[Start]

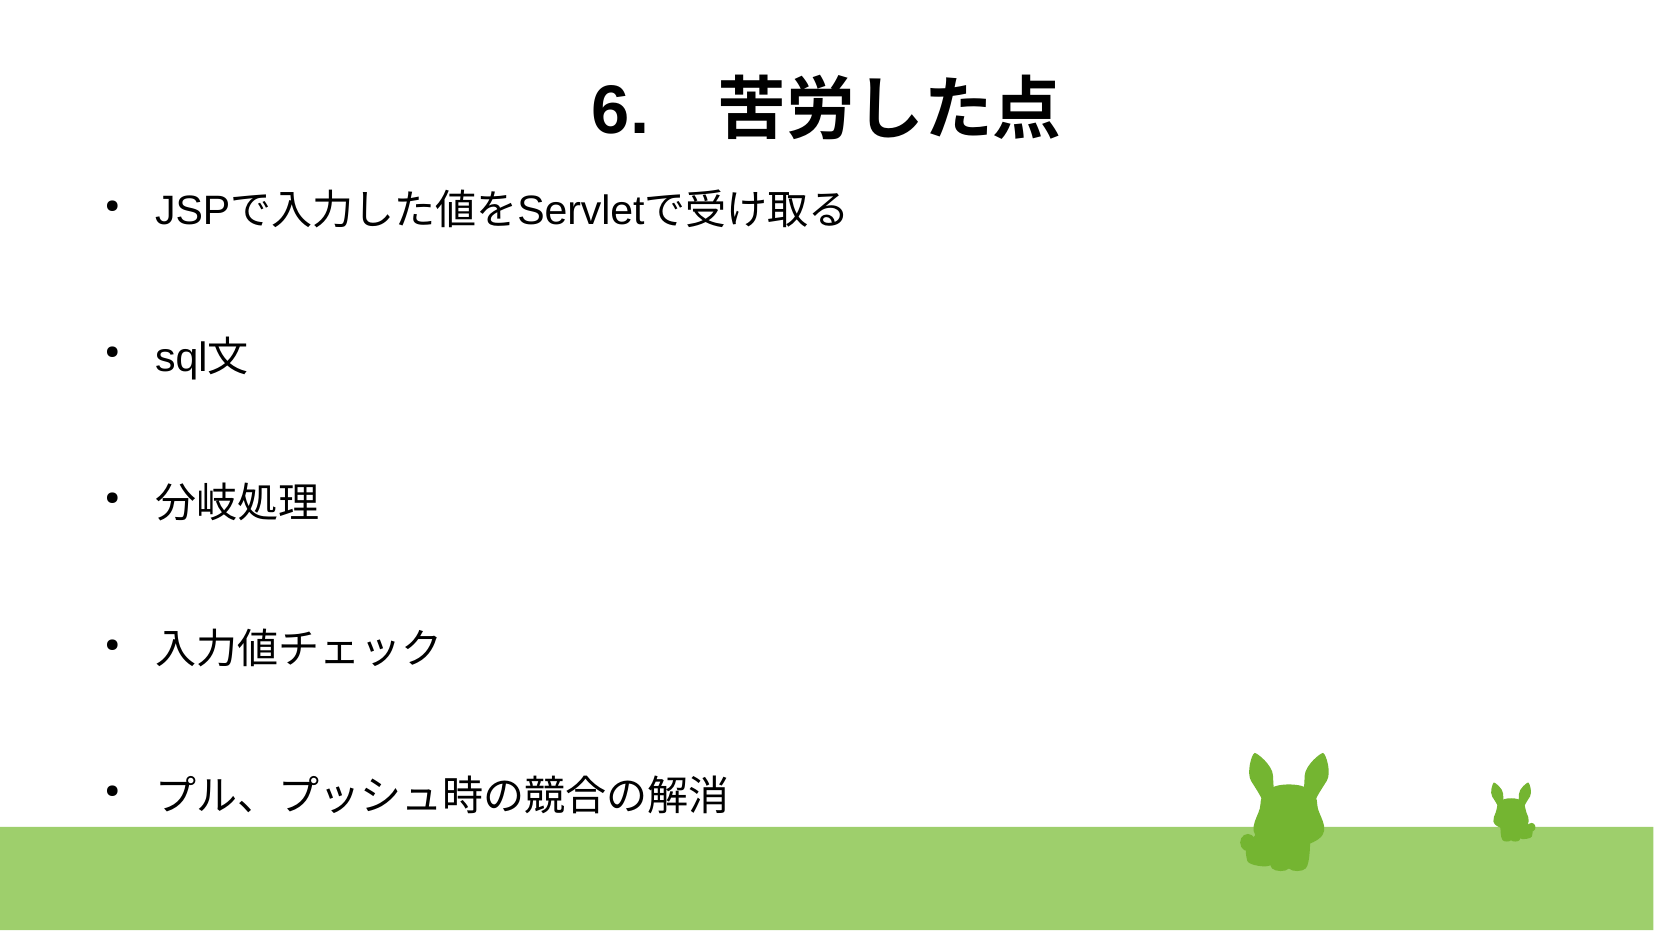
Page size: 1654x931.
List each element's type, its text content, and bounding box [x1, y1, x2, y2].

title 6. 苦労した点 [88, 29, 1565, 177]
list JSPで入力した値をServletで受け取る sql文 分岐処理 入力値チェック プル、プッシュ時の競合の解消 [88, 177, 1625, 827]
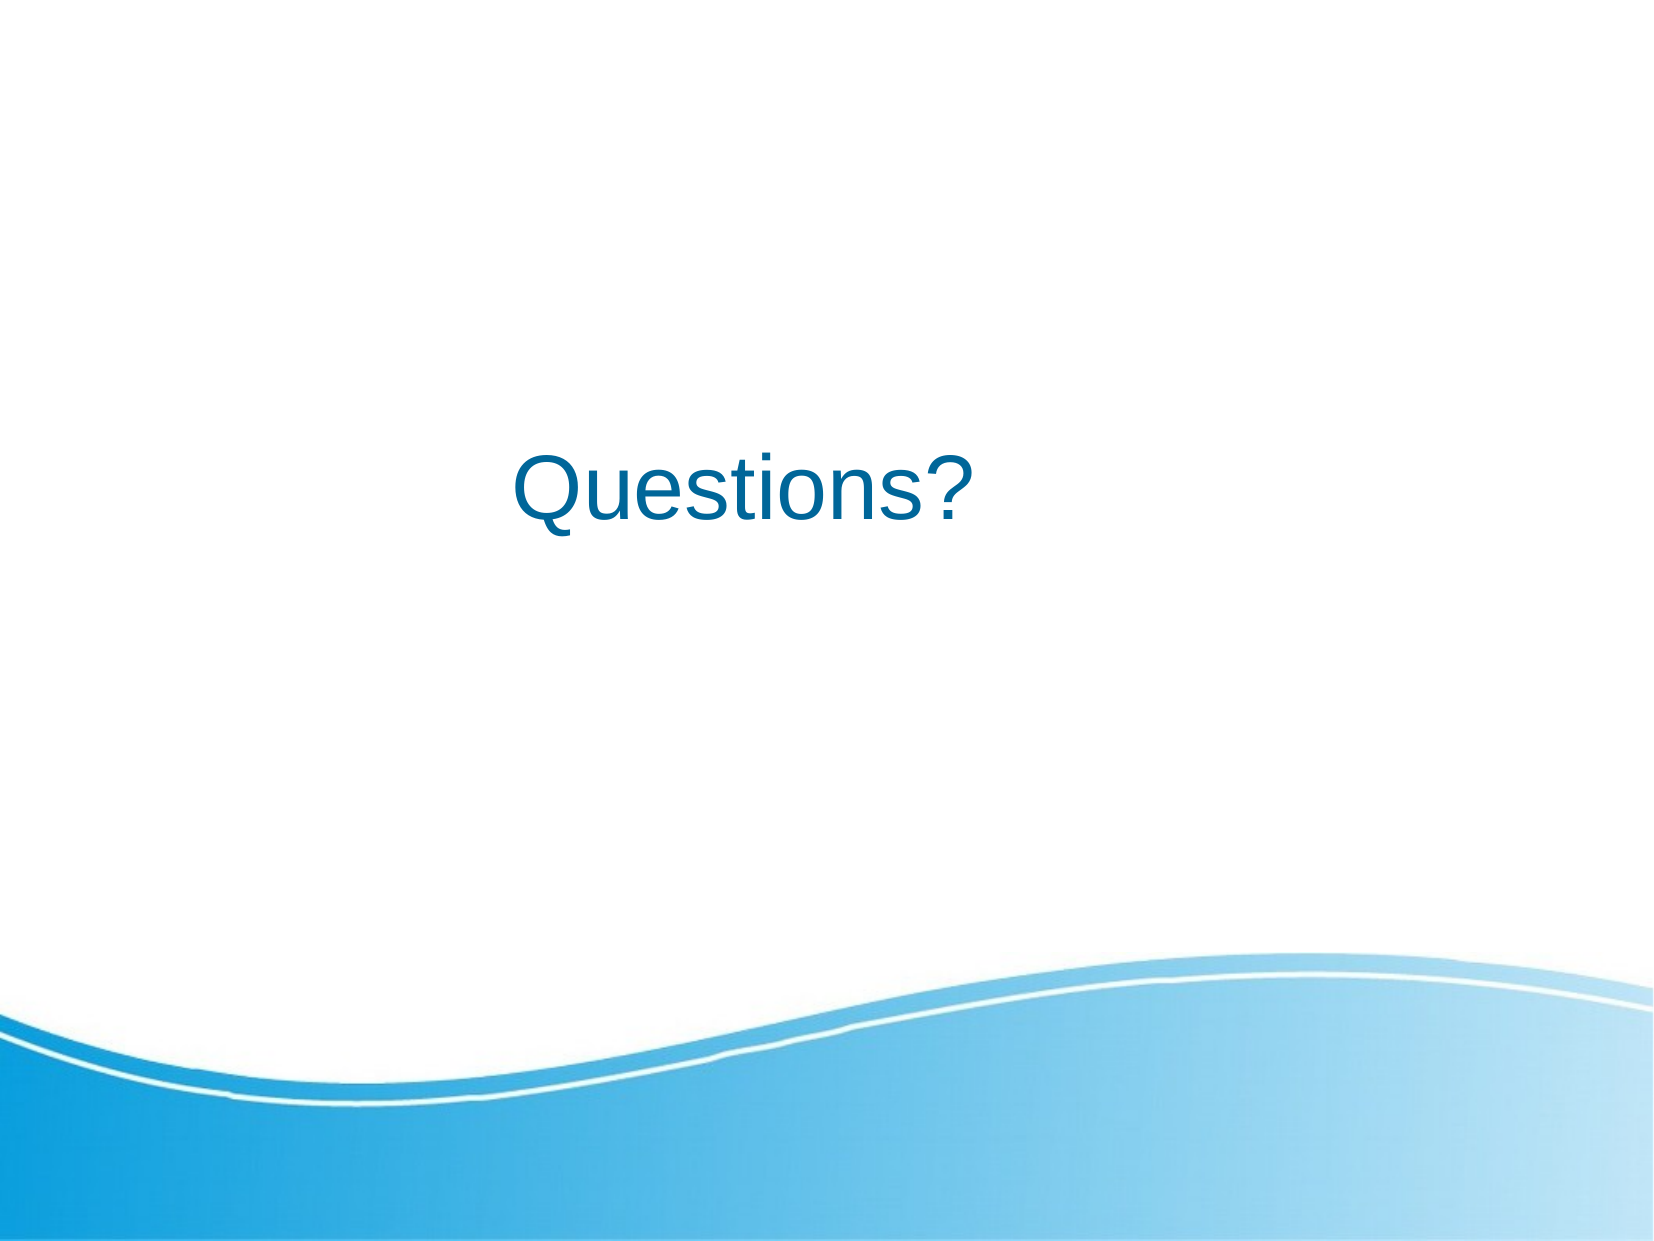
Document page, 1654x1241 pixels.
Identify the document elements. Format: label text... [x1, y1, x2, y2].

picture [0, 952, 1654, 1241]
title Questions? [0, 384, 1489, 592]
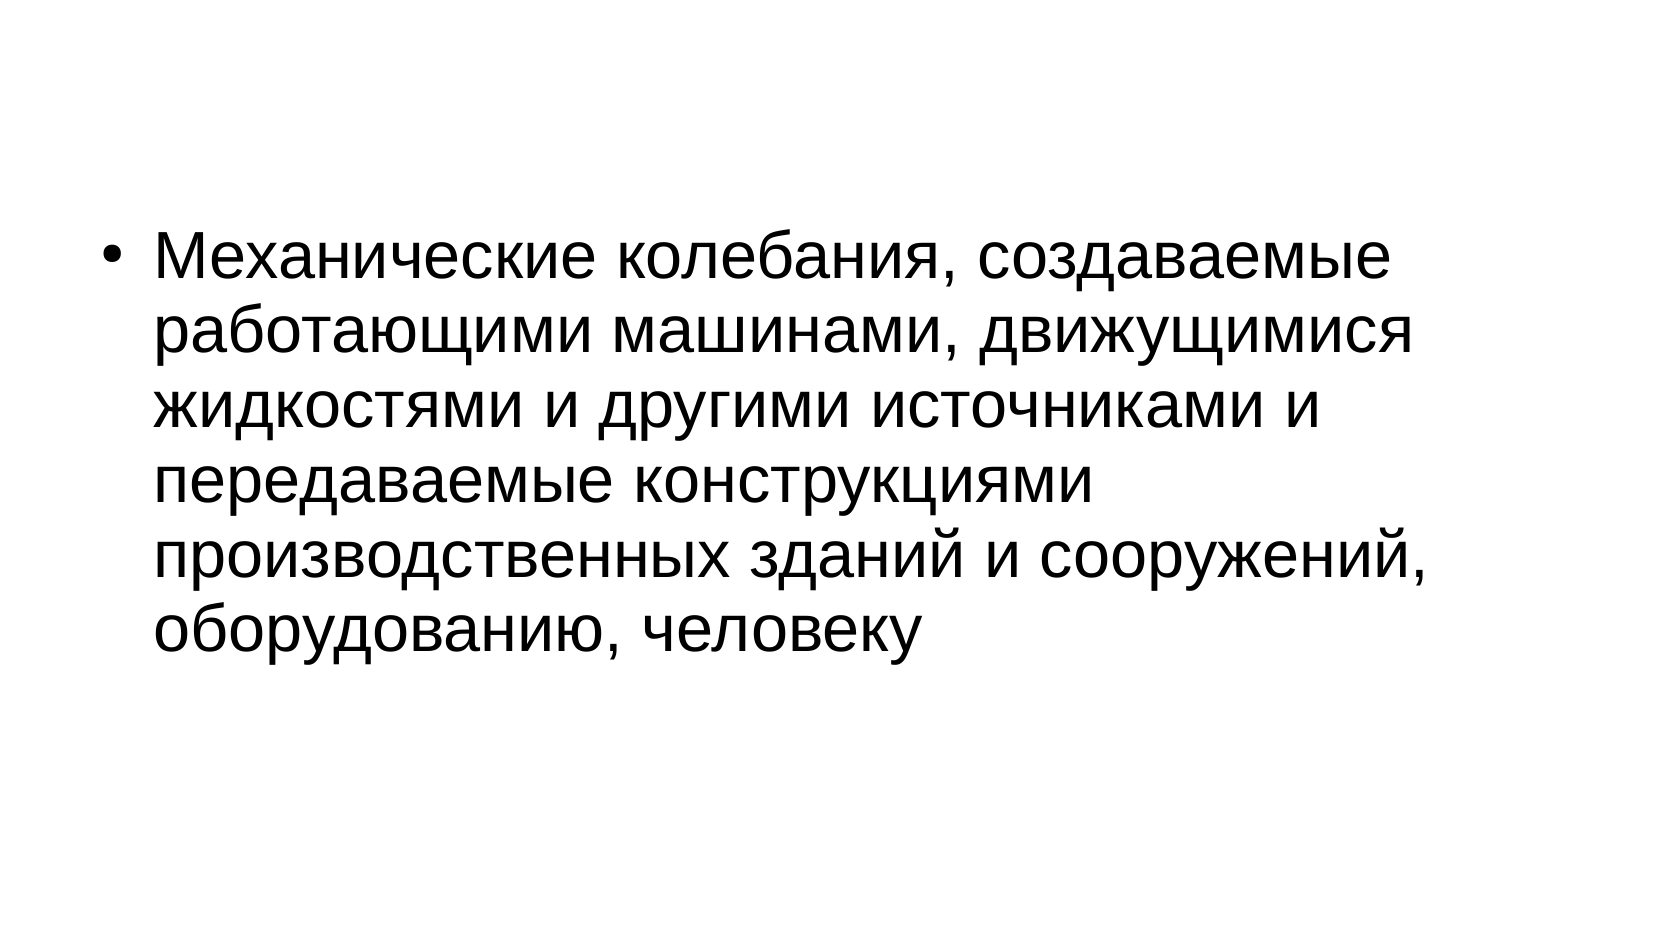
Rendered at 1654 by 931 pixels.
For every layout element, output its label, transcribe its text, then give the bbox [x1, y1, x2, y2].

[End]

■ Aim of the exercise:
Copy every line of text in the records above word for word, leaving out the pictures.

■ Output of the task:
Page size: 1654x931.
List each element's type, its text content, and bounding box [x1, y1, x2, y2].

title 6. 苦労した点 [88, 29, 1565, 177]
list JSPで入力した値をServletで受け取る sql文 分岐処理 入力値チェック プル、プッシュ時の競合の解消 [88, 177, 1625, 827]
Document page, 1654x1241 pixels.
Identify the document elements. Format: label text... [x1, y1, x2, y2].

picture [0, 952, 1654, 1241]
title Questions? [0, 384, 1489, 592]
Rendered at 1654 by 931 pixels.
For every layout element, output its label, transcribe its text, then give the bbox [x1, y1, x2, y2].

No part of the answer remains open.